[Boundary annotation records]
^^^^

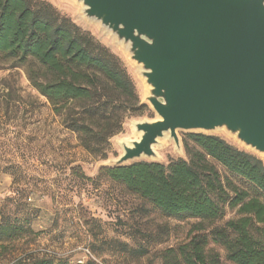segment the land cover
<instances>
[{
	"label": "trees",
	"instance_id": "obj_1",
	"mask_svg": "<svg viewBox=\"0 0 264 264\" xmlns=\"http://www.w3.org/2000/svg\"><path fill=\"white\" fill-rule=\"evenodd\" d=\"M7 66L24 69L65 128L100 160L108 158L111 140L123 132L125 121L148 110L121 59L43 0H0V70ZM184 150L186 160L102 168L99 177L122 185L166 218L199 221L193 227L197 234L167 251L163 264H219V256L209 254L211 243L233 264H264V161L203 133L190 134ZM217 165L253 191L224 178ZM227 209L239 217L206 233ZM28 232L3 215L0 243Z\"/></svg>",
	"mask_w": 264,
	"mask_h": 264
},
{
	"label": "rangeland",
	"instance_id": "obj_2",
	"mask_svg": "<svg viewBox=\"0 0 264 264\" xmlns=\"http://www.w3.org/2000/svg\"><path fill=\"white\" fill-rule=\"evenodd\" d=\"M43 1L121 59L148 110L125 121L123 132L111 140L108 158L100 160L65 128L23 68L0 70V223L4 215L32 230L22 239L0 243V264H31L36 258L54 259V264H163L167 251L177 250L197 234L193 227L199 221L166 218L122 185L99 177L102 168L122 156V142L140 138L134 124L158 120L146 102L147 85L141 70L113 35L85 19L81 4L75 0ZM177 134L181 151L166 135L155 146V159L134 162L169 165L186 160L184 141L189 142L193 133ZM208 135L221 137L263 160L224 131ZM217 167L224 178L253 191L249 184ZM238 217L237 210L227 209L226 216L207 226L206 233ZM208 250L210 256H219V264H233L222 247L211 243Z\"/></svg>",
	"mask_w": 264,
	"mask_h": 264
},
{
	"label": "water",
	"instance_id": "obj_3",
	"mask_svg": "<svg viewBox=\"0 0 264 264\" xmlns=\"http://www.w3.org/2000/svg\"><path fill=\"white\" fill-rule=\"evenodd\" d=\"M122 44L149 87L156 121L105 168L155 159L178 131H224L264 155V0H75Z\"/></svg>",
	"mask_w": 264,
	"mask_h": 264
},
{
	"label": "bare ground",
	"instance_id": "obj_4",
	"mask_svg": "<svg viewBox=\"0 0 264 264\" xmlns=\"http://www.w3.org/2000/svg\"><path fill=\"white\" fill-rule=\"evenodd\" d=\"M144 80V79H143ZM145 82V81H144ZM149 90V87L147 86V91ZM222 132V131H220ZM262 157V159L264 160V155H260Z\"/></svg>",
	"mask_w": 264,
	"mask_h": 264
}]
</instances>
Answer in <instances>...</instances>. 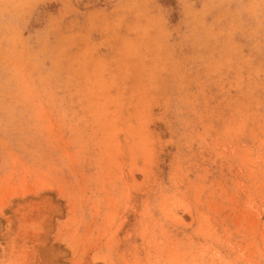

^^^^

Task to complete ▸ Pick out every line in the data above that contains the string "label", treating case as significant, and copy each of those lines.

Answer to this task ▸
	"label": "trees",
	"label": "rangeland",
	"label": "water",
	"label": "bare ground",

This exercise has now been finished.